[PASSAGE FOR REVIEW]:
════════
Yet, it was not until my own father’s death ten years ago that my longing for such community became so urgent. I had once asked him whether he would wish to be buried in the same cemetery as his parents and extended family in Toronto, Canada. “We should be buried within the community where we live,” was my father’s reply. By that time, he had been residing in Melbourne, Australia, for more than 30 years.
He was espousing the teachings of both Rabbis Hillel and Tzaddok, who urged us not to separate ourselves from the community (Ethics of the Fathers 2:5, 4:7). Indeed, Judaism teaches that those who are not prepared to feel their community’s pain and help out when the going gets tough, will not enjoy comfort in the good times either. As the Talmud warns, “The man who secludes himself from the community, which is in distress, shall not see the prosperity of the community” (Ta’anit, chapter 1).
midrash goes even further, maintaining that removing yourself from the community is like overthrowing the world. It tells the story of the dying Rabbi Assi, who was depressed because although he had been a great scholar and kind and generous man, he had not been involved in communal matters or disputes. As he told his nephew, “I might perhaps have been able to render some service, had I not kept to myself but taken upon me the burden of communal affairs” (Midrash Tanhuma, Mishpatim 2).
When my father died, I did not know where to turn. Although we had belonged to various Orthodox synagogues in the past, my husband and I had not been able to find a spiritual home since moving to a new city some years earlier. As a result, we had flitted from one synagogue to the next, sampling a different one on each Jewish holiday but not feeling “at home” in any of them.
Nevertheless, I was touched when one of the rabbis, whom I had met in the course of my search, rang several times to see how I was faring. When upon my father’s first yahrzeit (anniversary after death), the same rabbi offered me his synagogue for a memorial service, we finally made up our minds to join his congregation – after such generosity on his part, we believed it was the least we could do.
That sense of welcome, warmth and support through both tough and good times remain major factors in why we renew our membership each year. Judaism ensures that mourners do not grieve alone, stipulating that Kaddish, the prayer for the dead in which God’s name is sanctified, only be recited publicly in the presence of a minyan (ten Jewish adults – the minimum number required for community). Celebrations also become more meaningful when enjoyed together in community.
════════
[SUPPLIED INFORMATION]:
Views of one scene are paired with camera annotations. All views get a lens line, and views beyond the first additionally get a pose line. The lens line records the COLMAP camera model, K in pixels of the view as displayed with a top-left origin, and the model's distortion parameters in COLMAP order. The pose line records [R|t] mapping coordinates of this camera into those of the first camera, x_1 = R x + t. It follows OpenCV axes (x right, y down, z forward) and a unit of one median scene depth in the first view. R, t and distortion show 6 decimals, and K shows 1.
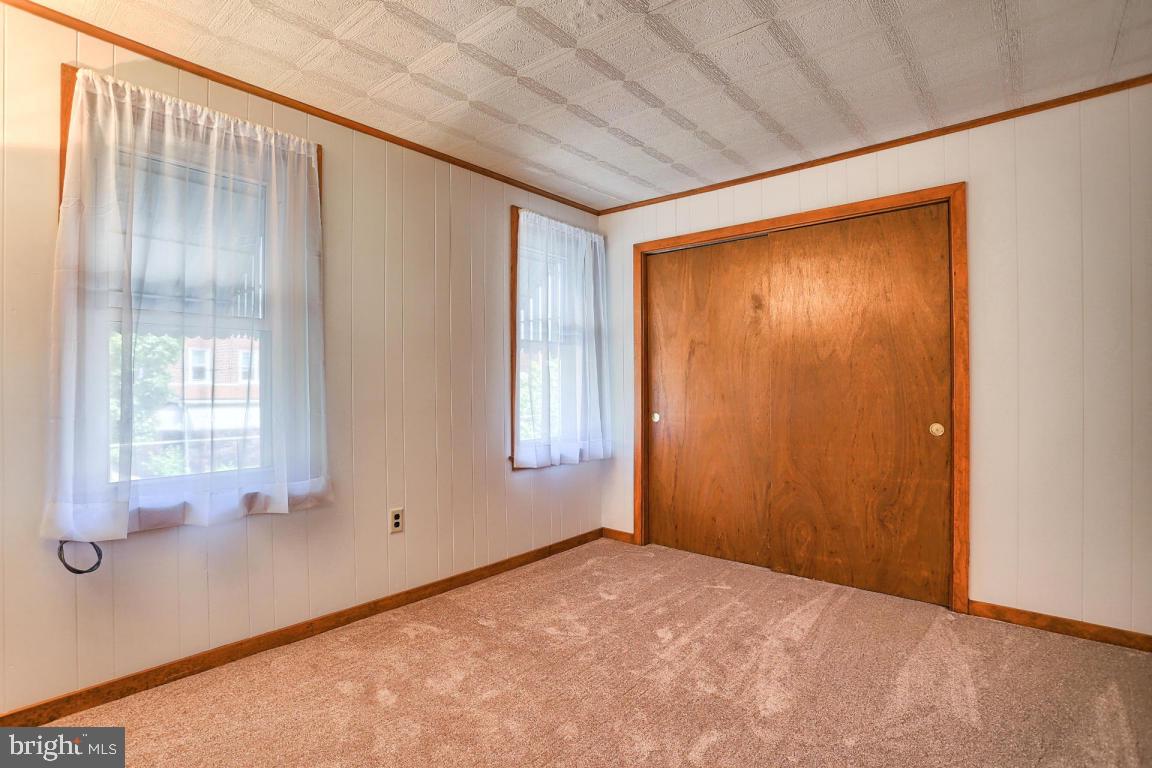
════════
[WHAT TO DO]:
**a.** According to the passage on Jewish community, how long had the writer's father lived in Melbourne by the time of the burial conversation?
**b.** Proceed with the passage on Jewish community from its last sentence onward.

[RESPONSES PER TASK]:
**a.** More than 30 years.

**b.**
As our sons have grown older and undertaken preparation for their Bar Mitzvah, our family has come to attend synagogue every Shabbat. Our shule of choice is Conservative (Masorti): Integrating tradition with modernity, it allows us to sit together as a family instead of banishing me behind a mechitza (partition to separate men and women).
This egalitarian ethos is particularly important to me as I do not have any daughters and would otherwise be sitting apart from my husband and sons. Nevertheless, it was several years before I felt comfortable being counted in aminyan and agreed to be called up to the Torah. Not that there was ever any pressure on me to do so – our synagogue accepts a certain variety of Jewish practice.
It also gives us the freedom to question and acknowledges our right to consider different interpretations and viewpoints. As Robert Gordis, chairman of the Commission on the Philosophy of Conservative Judaism, has explained: “Pluralism is a characteristic not only of Judaism as a whole, but of every Jewish school of thought that is nurtured by the spirit of freedom” (JTS: Emet Ve’Emunah: Statement of Principles of Conservative Judaism, 1988, Introduction p14).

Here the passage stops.